And then there's the tree decorating. At least I did get the live tree bought. And it's leaning in the corner it's suppose to go in. I suppose I should have watered it when we brought it home, but it's one of those things I'm going to get around to doing. I think it can go for another week yet. Look how long they can go in the summer without rain. Yeah, it should be good. 
And I need to get the presents wrapped, but you guessed it, I have to buy them first. It's not like the old days when I could just wrap up some of the kids old toys and give them to them again. They started catching on to that when I gave my son that Hi Ho Cherry-o game when he was in high school. Darn kids growing up. I knew that feeding them everyday would lead to no good. 
Anyway, as you can see I'm just too busy right to sit down and figure out what I need for Christmas. But I'll write you again soon just as soon as I get caught up on things. I promise. It will be the next thing I do after I get the lights put up outside. Oh wait! I never took them down from last year. I'm so far ahead of the game I can't believe it. Talk to you soon. I mean it. Really, I promise you. Really, this time I will get back with you. Later.

Love, Laurie


----------



## Will Reid (Sep 2, 2013)

xx


----------



## Wildcat (Nov 3, 2007)

Dear Santa.
First let me say sorry and that the explosion wasn't completely my fault. How was I to know that my neighbours trailer had a magnesium compound in it. Sure was an energetic fire though.

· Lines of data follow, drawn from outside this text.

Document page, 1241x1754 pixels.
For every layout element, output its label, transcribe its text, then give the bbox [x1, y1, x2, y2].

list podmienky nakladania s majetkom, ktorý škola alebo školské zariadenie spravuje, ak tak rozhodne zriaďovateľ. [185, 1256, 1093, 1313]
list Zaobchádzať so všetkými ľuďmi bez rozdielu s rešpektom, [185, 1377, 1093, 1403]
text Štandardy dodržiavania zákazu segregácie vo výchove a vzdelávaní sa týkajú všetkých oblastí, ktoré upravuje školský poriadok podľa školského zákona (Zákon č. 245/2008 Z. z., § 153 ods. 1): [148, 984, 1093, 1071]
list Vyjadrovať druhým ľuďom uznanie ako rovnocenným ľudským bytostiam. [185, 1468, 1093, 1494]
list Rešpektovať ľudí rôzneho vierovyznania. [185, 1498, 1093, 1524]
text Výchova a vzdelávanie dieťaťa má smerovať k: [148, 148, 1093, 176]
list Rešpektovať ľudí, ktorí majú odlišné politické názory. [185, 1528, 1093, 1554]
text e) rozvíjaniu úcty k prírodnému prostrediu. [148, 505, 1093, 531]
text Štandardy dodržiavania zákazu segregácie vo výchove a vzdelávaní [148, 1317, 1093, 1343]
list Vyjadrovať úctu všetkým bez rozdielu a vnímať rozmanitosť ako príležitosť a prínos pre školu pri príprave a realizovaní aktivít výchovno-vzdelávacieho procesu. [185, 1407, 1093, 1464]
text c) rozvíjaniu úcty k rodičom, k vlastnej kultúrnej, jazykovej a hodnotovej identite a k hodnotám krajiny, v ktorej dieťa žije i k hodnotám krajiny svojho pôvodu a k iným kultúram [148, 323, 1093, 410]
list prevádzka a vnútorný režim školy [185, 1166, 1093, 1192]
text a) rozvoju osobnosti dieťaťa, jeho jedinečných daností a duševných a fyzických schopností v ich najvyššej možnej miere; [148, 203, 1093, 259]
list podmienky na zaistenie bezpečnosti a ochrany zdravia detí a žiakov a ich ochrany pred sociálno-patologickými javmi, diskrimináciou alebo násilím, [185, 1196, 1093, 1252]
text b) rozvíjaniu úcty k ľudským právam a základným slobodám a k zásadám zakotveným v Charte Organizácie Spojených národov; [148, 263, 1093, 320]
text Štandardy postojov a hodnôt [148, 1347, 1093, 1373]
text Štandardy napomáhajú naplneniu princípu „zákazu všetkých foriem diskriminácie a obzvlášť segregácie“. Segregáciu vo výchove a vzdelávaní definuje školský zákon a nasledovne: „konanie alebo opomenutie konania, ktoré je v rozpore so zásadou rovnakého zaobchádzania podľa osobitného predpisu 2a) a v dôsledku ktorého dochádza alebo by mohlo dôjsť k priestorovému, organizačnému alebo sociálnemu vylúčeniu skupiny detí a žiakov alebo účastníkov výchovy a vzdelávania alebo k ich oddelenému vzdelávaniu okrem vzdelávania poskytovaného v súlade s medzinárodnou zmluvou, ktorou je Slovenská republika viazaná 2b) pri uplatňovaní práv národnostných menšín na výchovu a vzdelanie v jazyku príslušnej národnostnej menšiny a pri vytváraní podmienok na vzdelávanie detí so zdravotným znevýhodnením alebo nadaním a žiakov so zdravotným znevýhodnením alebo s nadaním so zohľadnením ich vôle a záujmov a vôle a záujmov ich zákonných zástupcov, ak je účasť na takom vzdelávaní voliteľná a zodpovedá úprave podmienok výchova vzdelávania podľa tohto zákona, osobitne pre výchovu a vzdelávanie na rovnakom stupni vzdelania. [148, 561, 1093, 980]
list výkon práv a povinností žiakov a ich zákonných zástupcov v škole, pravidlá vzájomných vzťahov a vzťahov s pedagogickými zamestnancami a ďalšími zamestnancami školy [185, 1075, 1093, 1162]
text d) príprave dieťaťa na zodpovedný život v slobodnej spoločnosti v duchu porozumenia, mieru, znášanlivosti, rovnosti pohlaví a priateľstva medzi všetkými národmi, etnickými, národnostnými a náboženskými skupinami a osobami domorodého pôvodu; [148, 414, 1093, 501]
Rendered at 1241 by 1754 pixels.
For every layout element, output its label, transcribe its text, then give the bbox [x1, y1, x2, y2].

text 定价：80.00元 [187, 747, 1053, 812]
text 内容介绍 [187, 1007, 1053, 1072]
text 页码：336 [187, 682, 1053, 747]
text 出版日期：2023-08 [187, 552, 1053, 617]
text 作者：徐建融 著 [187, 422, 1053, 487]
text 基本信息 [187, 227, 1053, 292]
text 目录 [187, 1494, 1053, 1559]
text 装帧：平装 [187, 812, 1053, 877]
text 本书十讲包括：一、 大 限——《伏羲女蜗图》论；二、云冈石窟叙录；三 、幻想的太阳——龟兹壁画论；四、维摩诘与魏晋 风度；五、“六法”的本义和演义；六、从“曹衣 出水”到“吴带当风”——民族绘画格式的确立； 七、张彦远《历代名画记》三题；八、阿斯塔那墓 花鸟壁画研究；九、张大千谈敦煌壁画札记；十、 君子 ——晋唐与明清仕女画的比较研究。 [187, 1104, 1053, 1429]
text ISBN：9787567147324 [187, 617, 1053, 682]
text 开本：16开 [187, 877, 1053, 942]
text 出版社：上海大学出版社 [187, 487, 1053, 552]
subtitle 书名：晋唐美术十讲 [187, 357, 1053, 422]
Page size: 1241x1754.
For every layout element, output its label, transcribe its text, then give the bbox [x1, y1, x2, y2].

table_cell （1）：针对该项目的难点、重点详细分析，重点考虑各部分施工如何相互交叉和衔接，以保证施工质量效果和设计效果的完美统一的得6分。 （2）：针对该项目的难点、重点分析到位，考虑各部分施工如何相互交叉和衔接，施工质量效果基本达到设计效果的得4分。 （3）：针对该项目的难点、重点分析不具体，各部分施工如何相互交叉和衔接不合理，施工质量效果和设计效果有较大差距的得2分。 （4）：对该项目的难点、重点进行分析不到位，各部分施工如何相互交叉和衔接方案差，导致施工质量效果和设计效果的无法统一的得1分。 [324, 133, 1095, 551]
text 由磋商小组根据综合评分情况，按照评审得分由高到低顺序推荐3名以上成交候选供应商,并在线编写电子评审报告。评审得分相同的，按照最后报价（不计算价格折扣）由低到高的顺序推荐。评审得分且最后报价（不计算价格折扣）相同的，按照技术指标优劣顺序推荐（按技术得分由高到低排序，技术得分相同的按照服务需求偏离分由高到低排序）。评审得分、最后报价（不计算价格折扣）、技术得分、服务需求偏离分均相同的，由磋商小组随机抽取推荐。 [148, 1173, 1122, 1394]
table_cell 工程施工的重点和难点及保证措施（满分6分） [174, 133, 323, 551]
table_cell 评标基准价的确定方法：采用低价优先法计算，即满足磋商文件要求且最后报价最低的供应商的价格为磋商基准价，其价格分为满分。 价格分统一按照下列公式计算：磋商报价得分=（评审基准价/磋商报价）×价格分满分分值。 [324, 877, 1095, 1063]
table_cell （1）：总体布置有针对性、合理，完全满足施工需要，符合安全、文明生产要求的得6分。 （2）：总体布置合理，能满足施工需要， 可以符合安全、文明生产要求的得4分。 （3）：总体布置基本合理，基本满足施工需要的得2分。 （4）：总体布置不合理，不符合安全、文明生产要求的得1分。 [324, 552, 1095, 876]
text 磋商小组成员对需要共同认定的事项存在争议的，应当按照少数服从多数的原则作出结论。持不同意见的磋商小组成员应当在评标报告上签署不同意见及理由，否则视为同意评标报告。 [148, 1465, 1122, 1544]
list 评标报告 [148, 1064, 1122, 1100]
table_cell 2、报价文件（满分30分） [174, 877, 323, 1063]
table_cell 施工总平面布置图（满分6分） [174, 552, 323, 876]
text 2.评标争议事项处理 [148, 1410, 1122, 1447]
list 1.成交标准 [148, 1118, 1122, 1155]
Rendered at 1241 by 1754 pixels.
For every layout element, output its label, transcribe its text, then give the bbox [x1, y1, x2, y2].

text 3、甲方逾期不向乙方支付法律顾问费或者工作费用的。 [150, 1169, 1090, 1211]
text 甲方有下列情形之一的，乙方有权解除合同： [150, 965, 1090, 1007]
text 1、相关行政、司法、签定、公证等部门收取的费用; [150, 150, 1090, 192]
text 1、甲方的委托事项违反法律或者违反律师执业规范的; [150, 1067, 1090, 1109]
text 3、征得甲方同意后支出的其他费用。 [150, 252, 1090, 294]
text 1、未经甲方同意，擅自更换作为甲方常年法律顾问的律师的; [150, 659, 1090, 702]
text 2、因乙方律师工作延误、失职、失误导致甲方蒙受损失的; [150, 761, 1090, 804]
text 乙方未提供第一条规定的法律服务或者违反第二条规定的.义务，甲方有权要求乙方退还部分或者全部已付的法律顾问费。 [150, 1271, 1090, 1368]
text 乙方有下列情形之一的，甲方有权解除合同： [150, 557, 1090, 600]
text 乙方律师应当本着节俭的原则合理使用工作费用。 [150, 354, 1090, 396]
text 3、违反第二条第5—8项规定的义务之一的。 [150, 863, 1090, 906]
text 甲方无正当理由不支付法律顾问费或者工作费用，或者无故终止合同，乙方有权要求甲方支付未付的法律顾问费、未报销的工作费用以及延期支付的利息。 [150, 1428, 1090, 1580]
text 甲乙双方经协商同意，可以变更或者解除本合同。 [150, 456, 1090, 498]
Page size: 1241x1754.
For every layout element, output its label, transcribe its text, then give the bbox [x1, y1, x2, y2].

I would also like to take this time to apologize about the snowman crossing. As many have explained to me, snowmen do not have right of way.

I hope you could also overlook the zombies in the manger scene and the skeleton in your sleigh at Walmart. You have to admit though, they had it coming. Christmas stuff out in October?

Now with that out of the way, if it isn't any trouble. Could I get a couple pink or blue foam panels? My CNC table seems to have eaten all of mine.

Thanks.
Wildcat:googly:


----------



## Zurgh (Dec 21, 2009)

*"Wassup X-mas crew!"*

To: 'Santa' ; 'Mrs. Claus' ; 'The X-mas Elves'

Cc; 'The Krampu's ; 'Zwarte Piet' ; ' Le Père Fouettard' ; 'Belsnickel' ; 'The Yule Goat, Julbocken' ; 'The Christmas Cat, Jólakötturinn' ; 'Grýla, Leppalúði and the Jólasveinar' ; Others...

Dear fellow Christmas entities, Good tidings to you all on this big, busy season!

It would seem I got cursed or hexed (Baba Yaga?), as all my letters directly to Santa spontaneously combust before mailing. It is similar to the 'church problem' . Ya' know when I go to church & sit down, then my bottom starts burning and I start to smolder & smoke? Although that could be attributed to the Hemorrhoids & absent minded pipe smoking (it always gets me kicked out, either way...) I digress... I do need to contact the big man.

I need to know the itinerary for this year, all strike teams and support crews are anxious to begin the Christmas drills and preparation. It is late, again.

I know the after-party last year got a little out of hand at the top secret moon base, but we did pay full reparations to the Skelexi delegation, and have made no mention (until now) about the cost for the repairs and cleanup to the main amphitheater in Dome #3. The 4L took care of that. Man, those elves can party!

Thanks for hosting this years after-party in the Black Forest, Krampus! We'll be there early to help set up & the orbital fort will be fully stocked and ready in case we need to resupply!

As for my personal X-mas list... if you could forward this, too, to the Big Guy... ya' know, the usual peace on earth, good will towards man... and whatever else you think will tickle my fancy (if my fancy is in need of tickling)...

Zesty X-mas you Motley Yule Crew!

Zurgh & The Western Rapid Response Division(WRRD)...:googly:


----------